**INSTRUCTIONS FOR THE TASK:** An exact copy is needed of the lines in the entries below from the line with "submissionset, SubmissionSet as" up to and including the line with "TR_BG_CO_00001: -1325 -> -1494", and of nothing else. Leave the pictures out.

**INPUT DATA:**
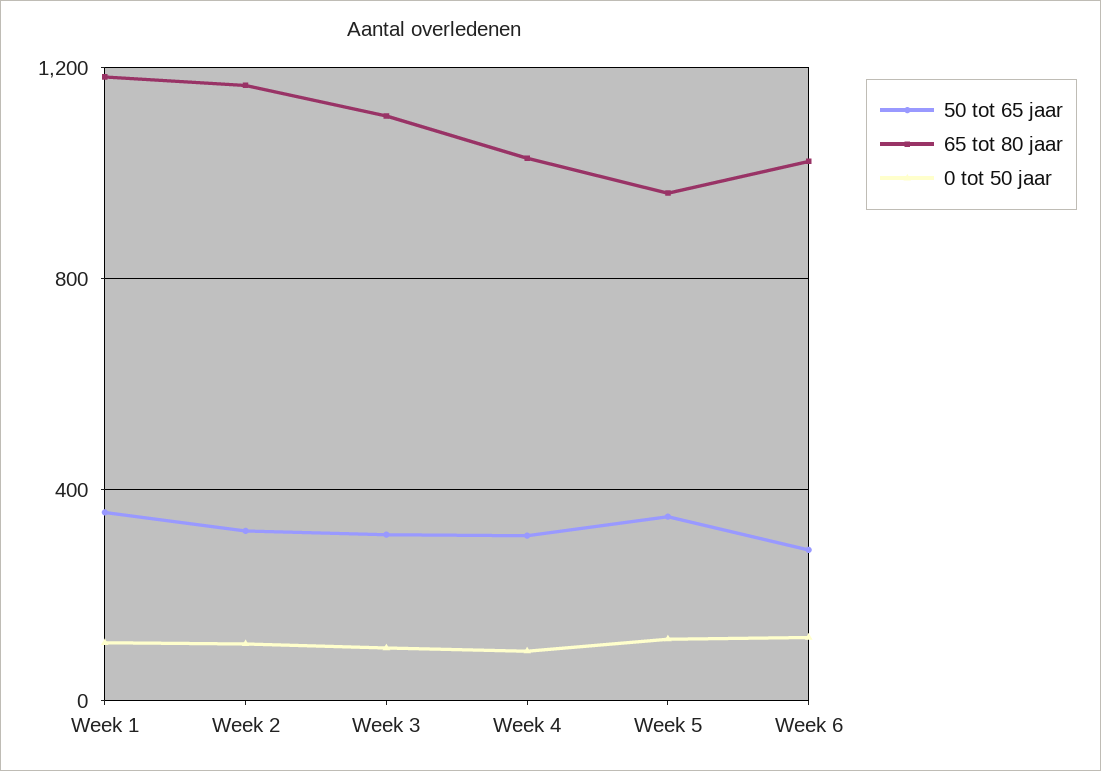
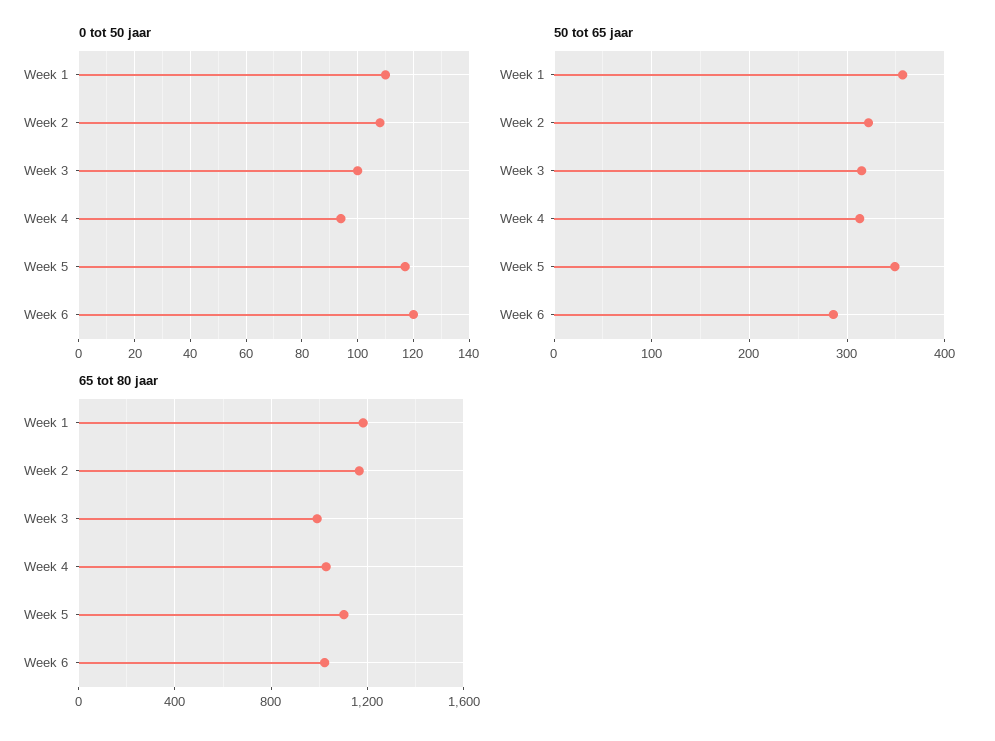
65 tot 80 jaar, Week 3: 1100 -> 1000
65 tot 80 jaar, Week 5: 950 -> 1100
--
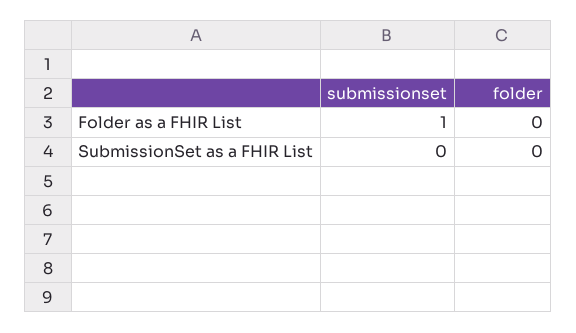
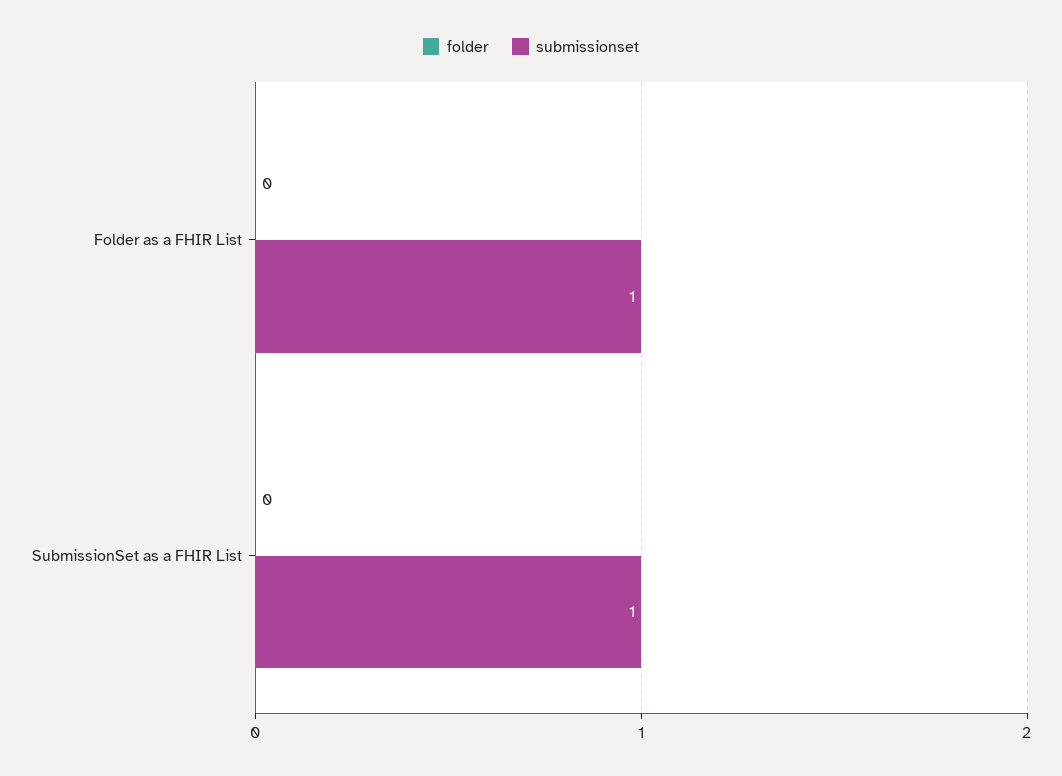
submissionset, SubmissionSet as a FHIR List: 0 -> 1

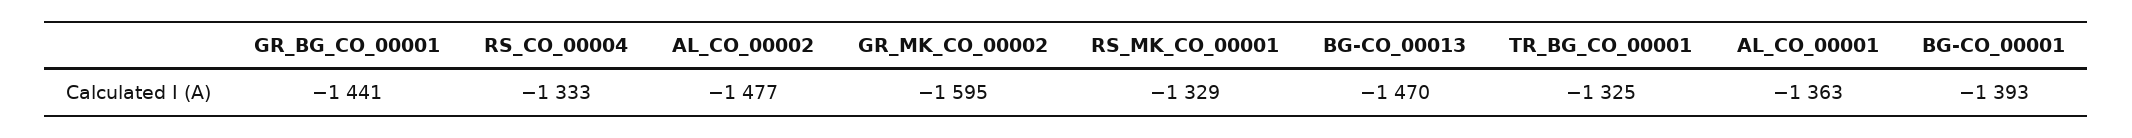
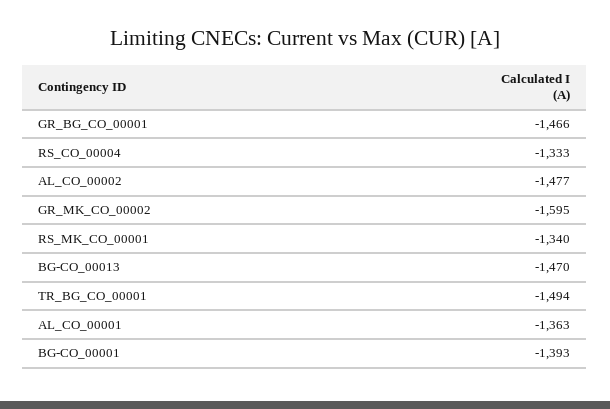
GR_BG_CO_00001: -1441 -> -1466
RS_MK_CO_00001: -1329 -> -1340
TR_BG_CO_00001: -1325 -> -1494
...
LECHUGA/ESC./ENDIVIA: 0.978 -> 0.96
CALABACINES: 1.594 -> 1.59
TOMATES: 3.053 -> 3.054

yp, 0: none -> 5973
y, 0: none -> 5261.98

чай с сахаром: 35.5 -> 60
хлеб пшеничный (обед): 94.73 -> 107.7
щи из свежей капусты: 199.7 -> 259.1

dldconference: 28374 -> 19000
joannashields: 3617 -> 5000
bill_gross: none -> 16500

**THE ANSWER:**
submissionset, SubmissionSet as a FHIR List: 0 -> 1

GR_BG_CO_00001: -1441 -> -1466
RS_MK_CO_00001: -1329 -> -1340
TR_BG_CO_00001: -1325 -> -1494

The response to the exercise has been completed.